There have been, of course, two barriers to cooking Thai: recipes and ingredients. This book solves the first problem. Yes, the ingredients below include some things that are not familiar to most of us. We’re lucky to have Thai markets near us, like Bangkok Center Grocery, a 500 square foot store on Mosco Street [a rare one block street!]. At Bangkok Center, you can show up with a shopping list and be hand-guided to get everything you need. If you are not in New York City, you may have to search and drive a bit, but Thai food is very popular and you’ll find a market to meet your needs.

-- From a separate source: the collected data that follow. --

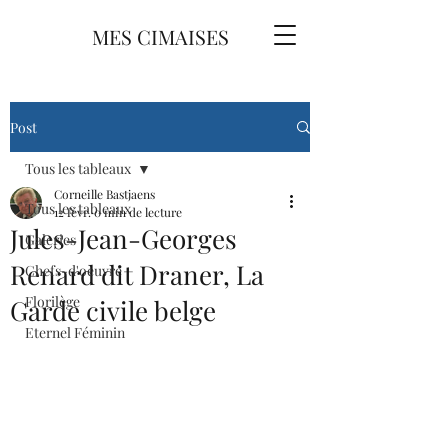
MES CIMAISES
Post
Tous les tableaux
Corneille Bastjaens
Tous les tableaux
12 févr.
0 min de lecture
Jules-Jean-Georges
Galeries
Renard dit Draner, La
Chefs-d'oeuvre
Florilège
Garde civile belge
Eternel Féminin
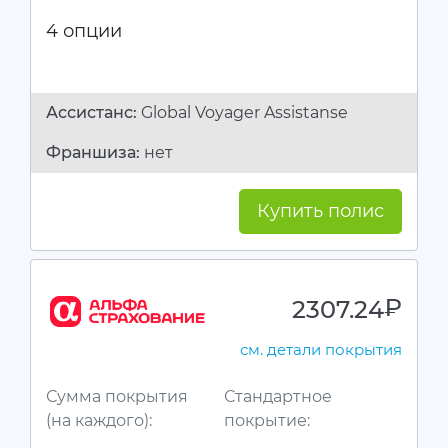
4 опции
Ассистанc:
Global Voyager Assistanse
Франшиза:
нет
Купить полис
2307.24
руб.
см. детали покрытия
Сумма покрытия
Стандартное
(на каждого):
покрытие:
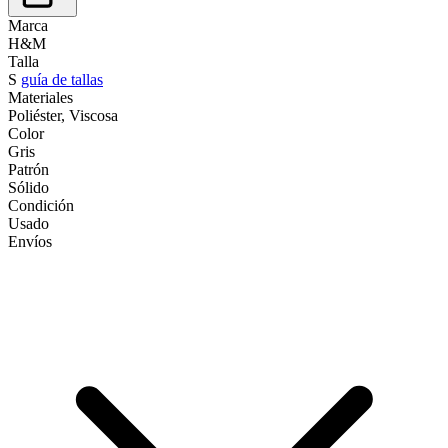
Marca
H&M
Talla
S
guía de tallas
Materiales
Poliéster, Viscosa
Color
Gris
Patrón
Sólido
Condición
Usado
Envíos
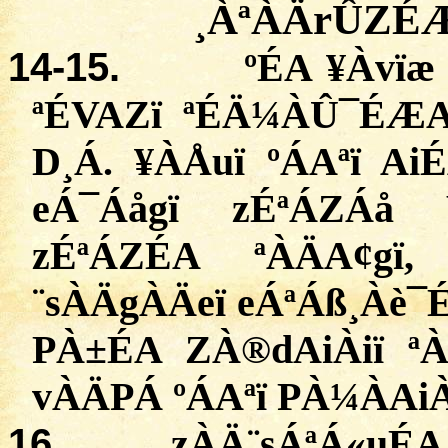
¸
ÀªÀÄrÛZÉ
14
-15.
ºÉA ¥
Àvïæ
ª
ÉVAZï
ªÉÄ¼ÀÛ¯ÉÆA
D¸Á. ¥
ÀÅuï
º
ÁAªï
AiÉ
eÁ¯Áågï
zÉªÁZÁå
zÉªÁZÉA
ª
ÀÄA¢gï
,
¨
sÀÄgÀÄeï
eÁªÁß¸Àè¯
PÀ±ÉA
ZÀ®dAiÀiï
ª
À
vÀÄPÁ
º
ÁAªï
PÀ¼ÀAiÀ
16.
zÀÄ¨sÁªÁ
«
uÉA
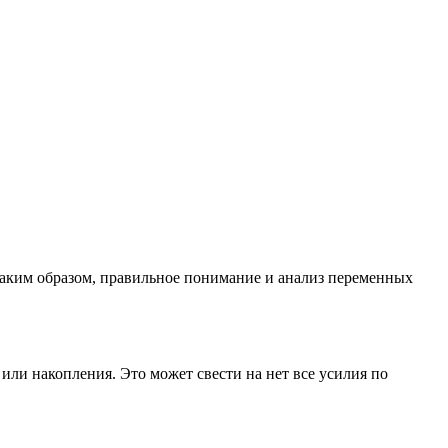
Таким образом, правильное понимание и анализ переменных
или накопления. Это может свести на нет все усилия по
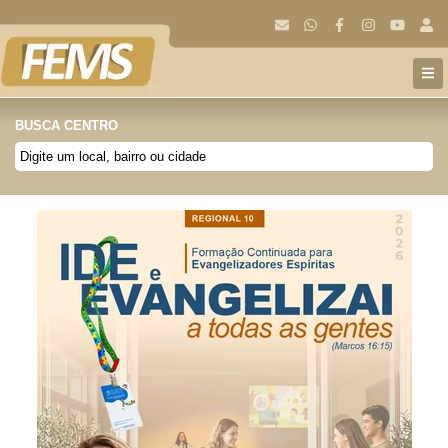
BUSCA CENTRO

Or, you can call Bangkok Center at 212-349-4321. They ship by UPS. Their quality and selection are excellent.
Green Papaya Salad
- 3 garlic cloves, peeled
- Pinch of salt
- 2 tablespoons roasted peanuts, coarsely crushed
- 2 tablespoons dried prawns, rinsed and drained
- 2 slices or small wedges of lime, optional
- 6 cherry tomatoes, quarter
- 2 snake beans, cut into ½ inch lengths
- 4-6 bird’s eye chilies to taste
- 2 cups shredded green papaya for a about 1 small papaya
- 3-4 tablespoons shaved palm sugar, to taste
- 2-3 tablespoons fish sauce
- 2-3 tablespoons lime juice
- 1 tablespoon tamarind water
- Steamed rice and raw vegetables, to serve
Using a mortar and pestle, pound the garlic with the slat then add the peanuts and dried prawns and pound to a coarse paste. Add the lime, if using, bruising it with the pestle, then add the cherry tomatoes and beans to the mortar and carefully work everything together. Next add the bird’s eye chilies, barely crushing them. The more they are pounded, the hotter the dish — and how hot you want it is up to you. Add the earlier if you’re after revenge.

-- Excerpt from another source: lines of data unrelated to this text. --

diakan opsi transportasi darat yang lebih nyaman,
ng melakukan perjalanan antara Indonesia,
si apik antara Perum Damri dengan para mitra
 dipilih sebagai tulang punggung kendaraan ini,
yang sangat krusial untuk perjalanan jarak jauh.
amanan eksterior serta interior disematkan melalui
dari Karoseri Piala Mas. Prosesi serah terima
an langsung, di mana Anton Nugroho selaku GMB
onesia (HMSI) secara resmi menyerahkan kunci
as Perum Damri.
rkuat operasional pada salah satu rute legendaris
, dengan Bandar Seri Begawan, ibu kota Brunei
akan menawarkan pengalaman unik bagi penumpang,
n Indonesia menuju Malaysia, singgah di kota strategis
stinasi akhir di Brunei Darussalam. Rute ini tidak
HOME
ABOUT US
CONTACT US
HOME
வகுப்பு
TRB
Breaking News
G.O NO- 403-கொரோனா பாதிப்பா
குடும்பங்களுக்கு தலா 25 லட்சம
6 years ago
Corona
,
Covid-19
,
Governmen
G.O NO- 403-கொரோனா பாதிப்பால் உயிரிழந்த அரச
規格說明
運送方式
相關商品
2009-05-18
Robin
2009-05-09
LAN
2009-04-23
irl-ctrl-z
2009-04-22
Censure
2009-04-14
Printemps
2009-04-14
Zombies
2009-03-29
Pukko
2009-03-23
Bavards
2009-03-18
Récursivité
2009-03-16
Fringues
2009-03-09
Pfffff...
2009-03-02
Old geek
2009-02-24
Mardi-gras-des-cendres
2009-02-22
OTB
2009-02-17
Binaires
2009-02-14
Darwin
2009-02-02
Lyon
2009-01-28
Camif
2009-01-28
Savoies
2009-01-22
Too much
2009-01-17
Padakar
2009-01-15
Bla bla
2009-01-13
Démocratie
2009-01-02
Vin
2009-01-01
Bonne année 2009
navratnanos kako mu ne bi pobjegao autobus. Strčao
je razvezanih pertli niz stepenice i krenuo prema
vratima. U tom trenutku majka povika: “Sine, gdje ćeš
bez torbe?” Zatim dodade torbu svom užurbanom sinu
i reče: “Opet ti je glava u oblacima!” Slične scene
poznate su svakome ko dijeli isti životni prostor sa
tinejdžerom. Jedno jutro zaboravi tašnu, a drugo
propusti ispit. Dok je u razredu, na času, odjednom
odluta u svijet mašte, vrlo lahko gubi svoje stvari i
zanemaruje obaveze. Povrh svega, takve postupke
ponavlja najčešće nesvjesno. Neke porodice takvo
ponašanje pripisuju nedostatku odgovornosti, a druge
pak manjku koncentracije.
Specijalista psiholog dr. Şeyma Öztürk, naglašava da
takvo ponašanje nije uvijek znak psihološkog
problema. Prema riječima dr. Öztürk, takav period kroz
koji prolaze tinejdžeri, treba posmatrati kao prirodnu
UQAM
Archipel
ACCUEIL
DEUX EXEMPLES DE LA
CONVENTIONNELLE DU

Finally add the green papaya and lightly bruise with the pestle, while turning and tossing the mixture with a large spoon held in your other hand. Season the salad with palm sugar, fish sauce, lime juice and tamarind water. It should taste sweet, sour, hot, and salty.
Place about 1 cup of steamed rice on each plate. Spoon over the green papaya salad and eat with fresh raw vegetables, such as cabbage, green beans, and betel leaves.